July 26, 2013

"Why don't men pursue women anymore?"

A question someone Googled, which brought them to this old blog post of mine, which links to a 2006 NYT Magazine article that I remember very well. Coincidentally, I had reread that post a couple days ago and had been wanting to re-blog it.  My post title is a quote from the article: "Men don’t marry because women like myself don't need to rely on them." I'd said:
The article is very much like the kind of article that is often written about women: profiles of wistful, sympathetic individuals who can't quite get what they want in life and make a valiant, poignant effort to say it's not that terrible. Then there is an undercurrent that seems to imply that we need liberal economic policies to boost men so that women will be able to accept them. And there's a big overtone suggesting that for all the loneliness, marriage really isn't all that appealing to people.
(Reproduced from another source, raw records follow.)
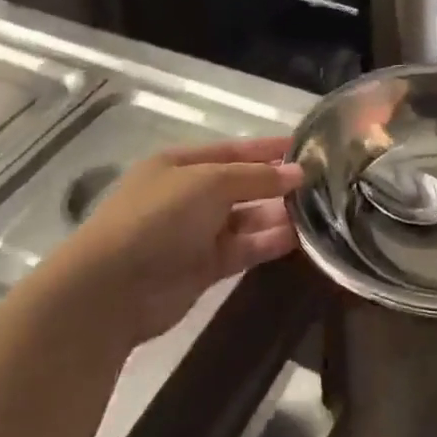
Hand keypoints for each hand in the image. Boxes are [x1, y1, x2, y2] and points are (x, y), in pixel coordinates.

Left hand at [48, 137, 304, 346]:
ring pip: (247, 218)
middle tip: (323, 184)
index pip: (233, 150)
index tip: (308, 147)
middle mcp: (189, 195)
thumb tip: (298, 173)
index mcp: (180, 164)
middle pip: (242, 184)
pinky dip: (268, 242)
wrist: (113, 289)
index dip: (268, 148)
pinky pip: (244, 248)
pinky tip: (300, 238)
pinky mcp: (205, 267)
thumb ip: (256, 177)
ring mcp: (196, 232)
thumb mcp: (209, 183)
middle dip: (277, 184)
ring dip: (278, 215)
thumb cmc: (158, 218)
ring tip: (321, 212)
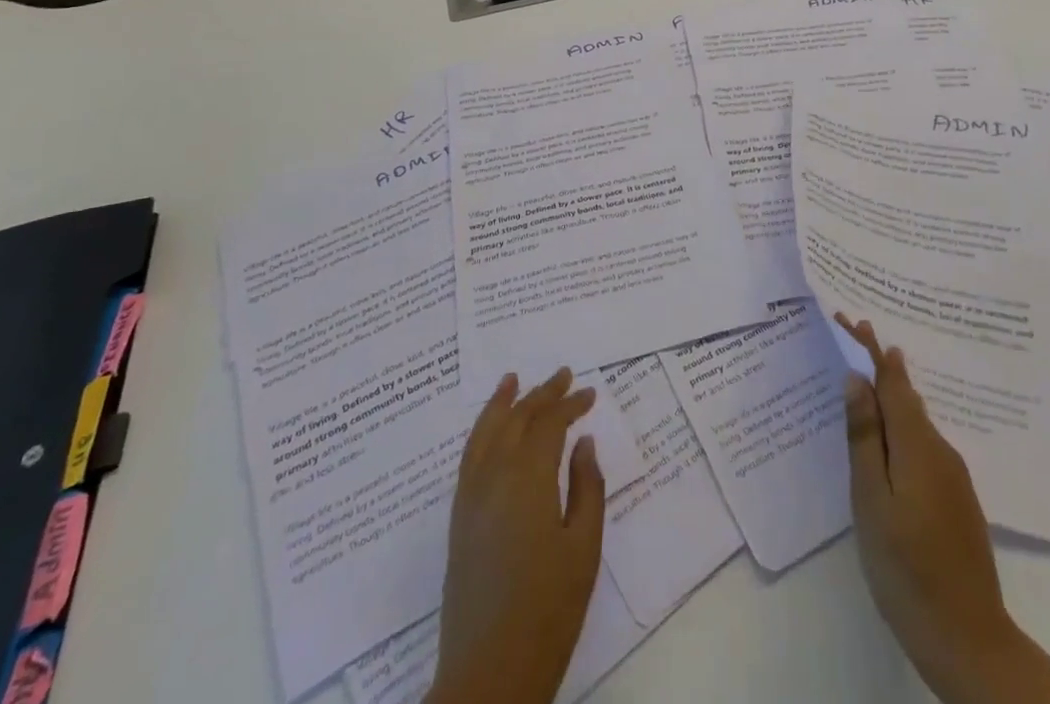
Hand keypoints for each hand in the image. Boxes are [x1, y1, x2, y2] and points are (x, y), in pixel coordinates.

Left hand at [426, 367, 605, 703]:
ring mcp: (470, 495)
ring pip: (486, 430)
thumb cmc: (548, 611)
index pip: (550, 424)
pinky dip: (481, 429)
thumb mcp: (583, 548)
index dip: (571, 404)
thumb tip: (583, 442)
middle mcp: (494, 475)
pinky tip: (490, 427)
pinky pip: (470, 455)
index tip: (591, 394)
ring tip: (513, 379)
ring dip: (504, 402)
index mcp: (528, 479)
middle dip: (542, 394)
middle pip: (517, 418)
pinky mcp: (458, 517)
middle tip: (564, 375)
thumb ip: (587, 487)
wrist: (489, 673)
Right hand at [838, 316, 1049, 703]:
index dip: (872, 349)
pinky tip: (888, 440)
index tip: (854, 319)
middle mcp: (940, 450)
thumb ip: (864, 436)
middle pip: (906, 396)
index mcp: (916, 444)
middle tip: (853, 337)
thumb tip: (857, 379)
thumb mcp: (871, 499)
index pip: (892, 381)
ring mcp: (953, 476)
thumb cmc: (906, 566)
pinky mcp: (956, 499)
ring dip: (891, 396)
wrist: (968, 639)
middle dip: (880, 365)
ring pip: (916, 421)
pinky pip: (923, 444)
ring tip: (865, 382)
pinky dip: (901, 427)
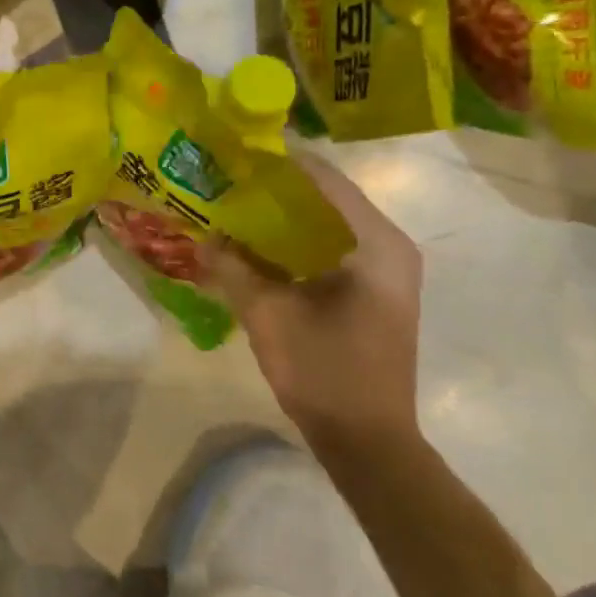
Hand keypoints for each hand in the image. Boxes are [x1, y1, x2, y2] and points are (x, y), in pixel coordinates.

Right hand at [208, 153, 423, 453]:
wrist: (368, 442)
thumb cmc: (324, 372)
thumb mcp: (268, 315)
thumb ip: (233, 268)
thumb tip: (205, 238)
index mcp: (376, 244)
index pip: (326, 180)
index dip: (280, 163)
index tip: (237, 154)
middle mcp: (390, 248)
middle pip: (328, 199)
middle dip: (278, 190)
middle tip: (228, 182)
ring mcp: (386, 272)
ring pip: (329, 225)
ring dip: (285, 218)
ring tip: (236, 209)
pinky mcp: (375, 292)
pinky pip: (332, 249)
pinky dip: (297, 243)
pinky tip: (258, 248)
Now that we don't march lockstep into marriage anymore and now that women don't require men for economic support, the reasons for marrying -- for a lot of people -- are never going to mount up to the point where they justify giving up the status quo of singlehood.
The comments thread there is excellent, including some memorable commenters who were long gone by The Last Days of Commenting — comments ended on July 7, 2013 — and including Meade — whom I did not encounter in person before 2009, the year we married. Someone in that thread asks me to marry him... but it's not Meade. Good old Meade says:
... I can't blame anyone for not marrying. Have you ever sat in on a divorce trial? It should be a requirement, before being issued a marriage license, for every couple to do so -- a blood test, a background check, and three days as captive audience in the misery of someone else's divorce trial. I assure you, most couples drunk on love would sober right up and vow to remain just friends. And the world would be a happier place. Forget men being statistically marginally happier when married. Puh. Except for the lawyers who make an often times lucrative income from it, divorce is a ring of hell unto itself and the only guaranteed way of never experiencing that hell is to never get married in the first place.

1 comment:

Unknown said...

Maybe our dating rituals and customs are to blame. Do you think that our courting rituals are outdated?